### Work request
When you reach the line in the data below that contains "(725, 1226) none", please start repeating lines exactly, and stop after the line that contains "[250,1311,461,1331] ./1/GTMCO_2D.py ->", repeating nothing else.

### Provided records
☆ ☆ ☆ ☆ ☆ ☆ ☆
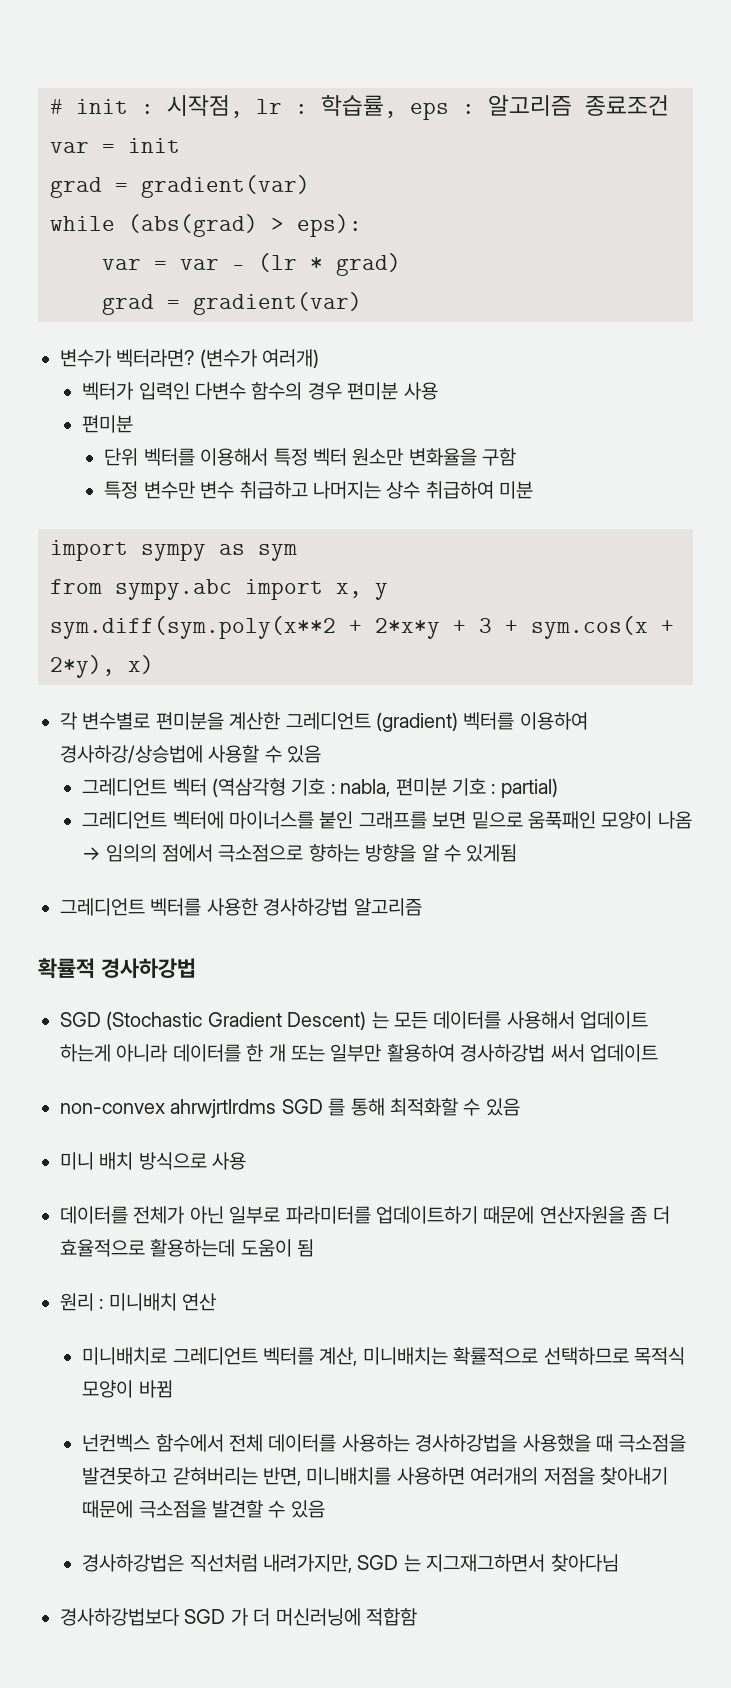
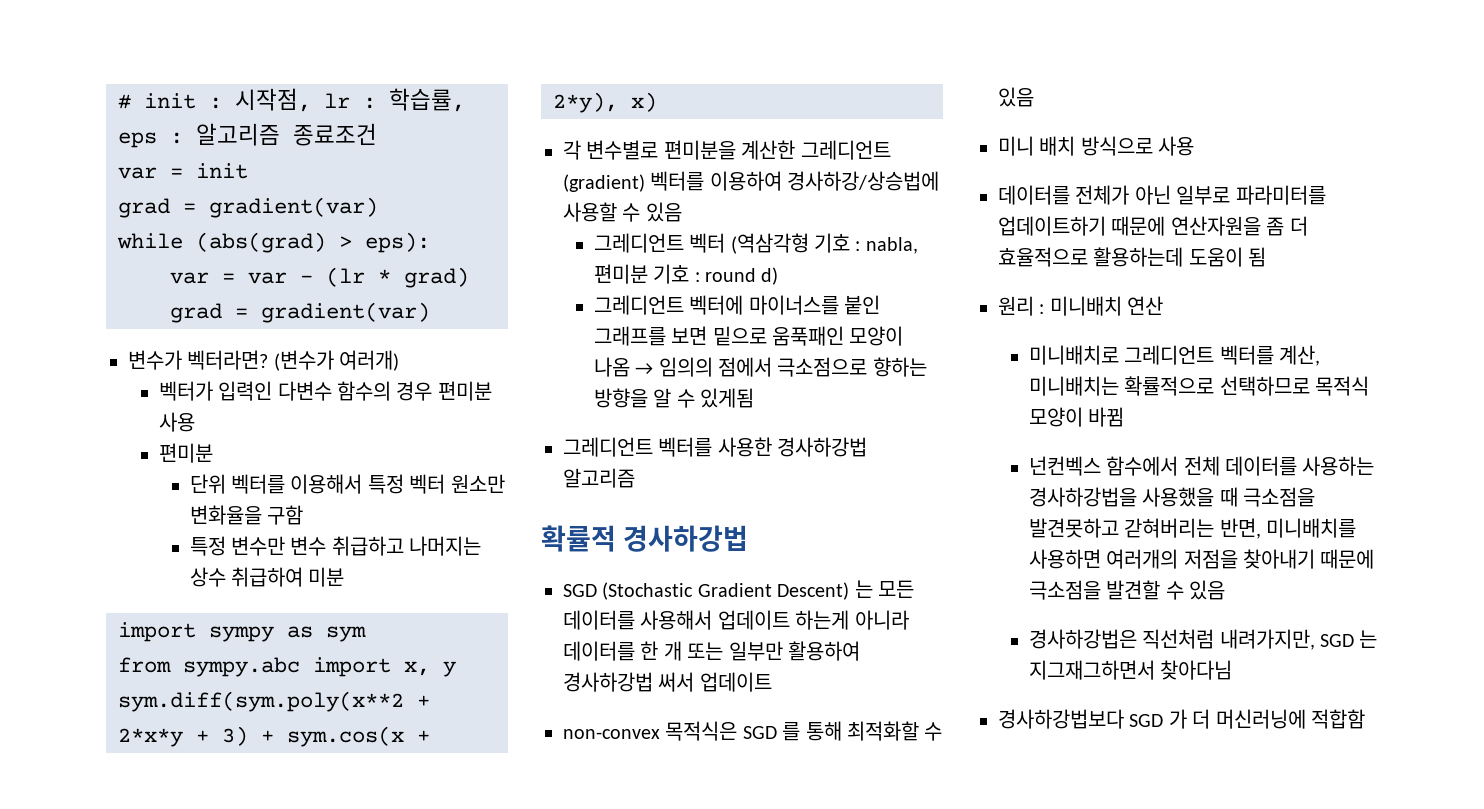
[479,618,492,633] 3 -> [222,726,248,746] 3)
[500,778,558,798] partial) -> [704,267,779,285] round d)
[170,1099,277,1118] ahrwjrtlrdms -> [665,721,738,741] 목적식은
☆ ☆ ☆ ☆ ☆ ☆ ☆
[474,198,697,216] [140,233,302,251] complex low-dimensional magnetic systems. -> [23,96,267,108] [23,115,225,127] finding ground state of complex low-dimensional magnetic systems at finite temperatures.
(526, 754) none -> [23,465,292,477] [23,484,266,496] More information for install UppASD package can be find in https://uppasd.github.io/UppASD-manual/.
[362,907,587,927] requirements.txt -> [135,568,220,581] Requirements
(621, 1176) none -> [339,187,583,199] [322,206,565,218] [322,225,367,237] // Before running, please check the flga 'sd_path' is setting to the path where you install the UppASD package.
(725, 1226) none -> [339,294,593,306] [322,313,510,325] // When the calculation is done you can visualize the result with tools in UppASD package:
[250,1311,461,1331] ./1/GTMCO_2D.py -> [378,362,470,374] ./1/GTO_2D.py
☆ ☆ ☆ ☆ ☆ ☆ ☆
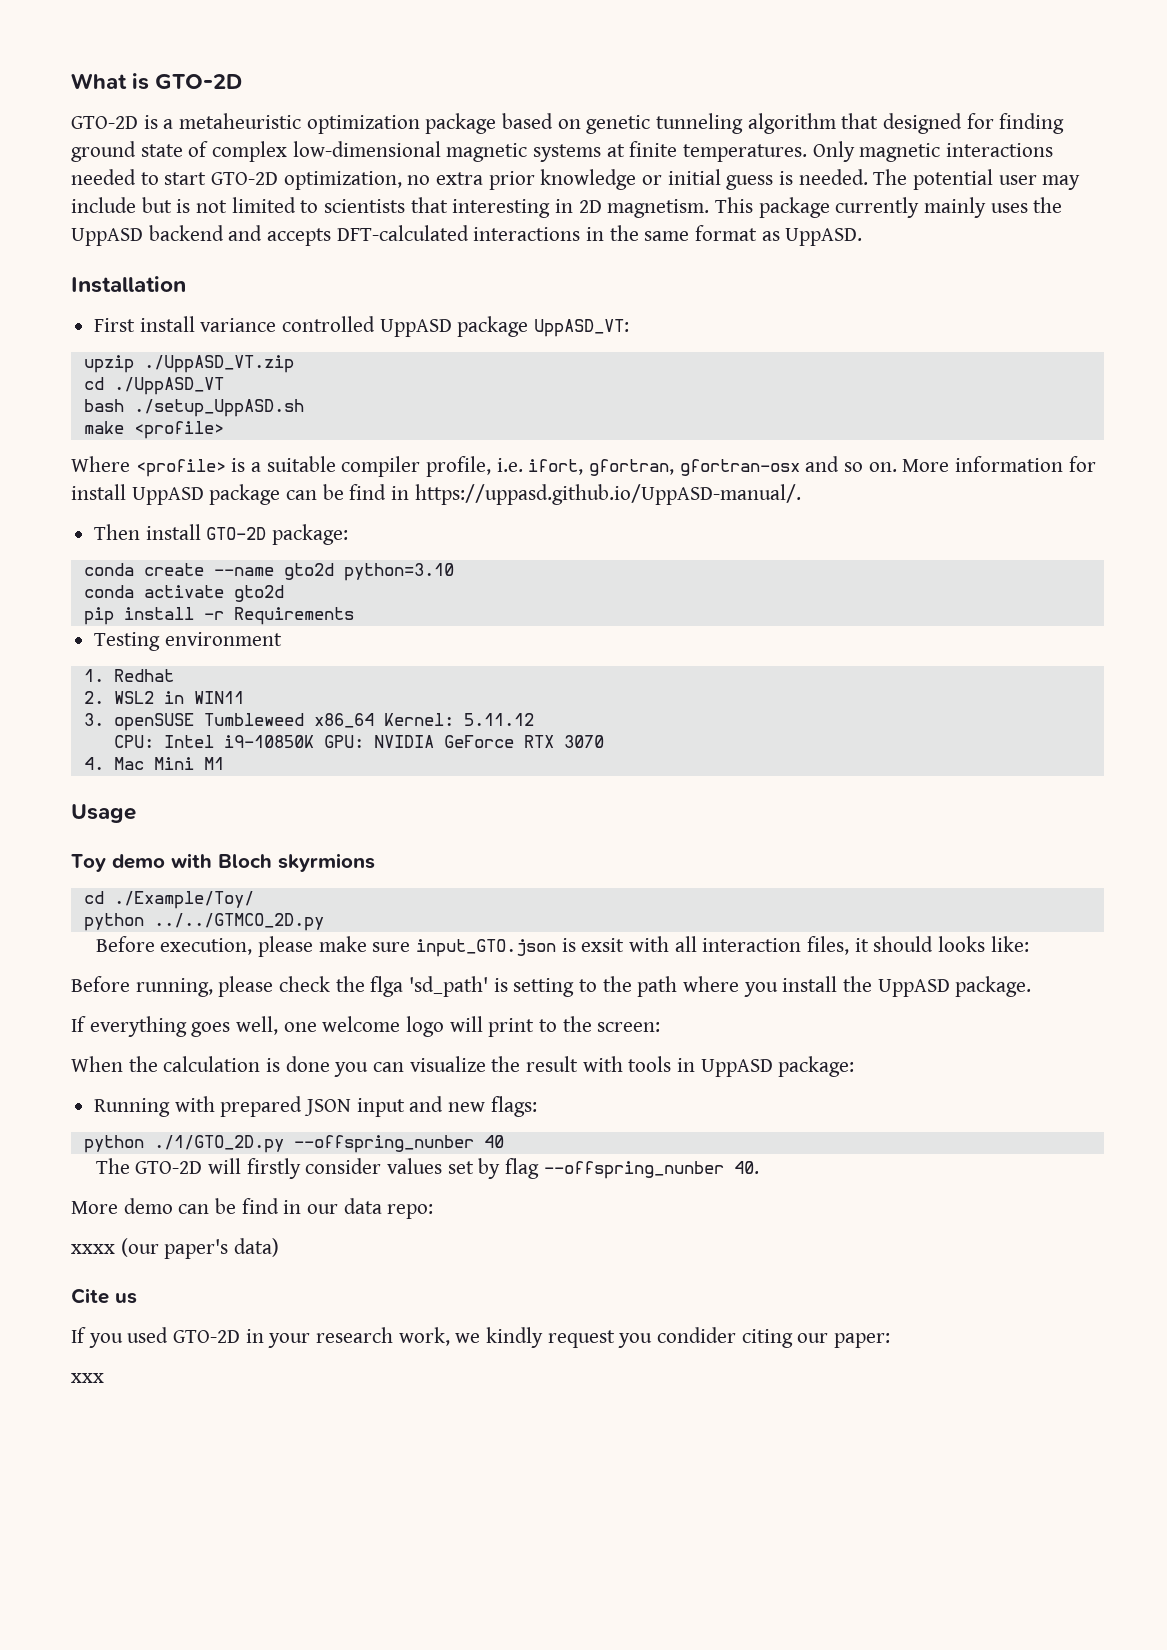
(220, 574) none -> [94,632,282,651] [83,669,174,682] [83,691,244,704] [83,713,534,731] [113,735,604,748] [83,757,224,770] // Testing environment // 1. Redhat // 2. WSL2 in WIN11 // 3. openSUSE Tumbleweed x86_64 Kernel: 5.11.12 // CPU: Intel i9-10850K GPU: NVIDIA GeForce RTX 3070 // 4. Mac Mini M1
☆ ☆ ☆ ☆ ☆ ☆ ☆
### Response to this exercise
(725, 1226) none -> [339,294,593,306] [322,313,510,325] // When the calculation is done you can visualize the result with tools in UppASD package:
[250,1311,461,1331] ./1/GTMCO_2D.py -> [378,362,470,374] ./1/GTO_2D.py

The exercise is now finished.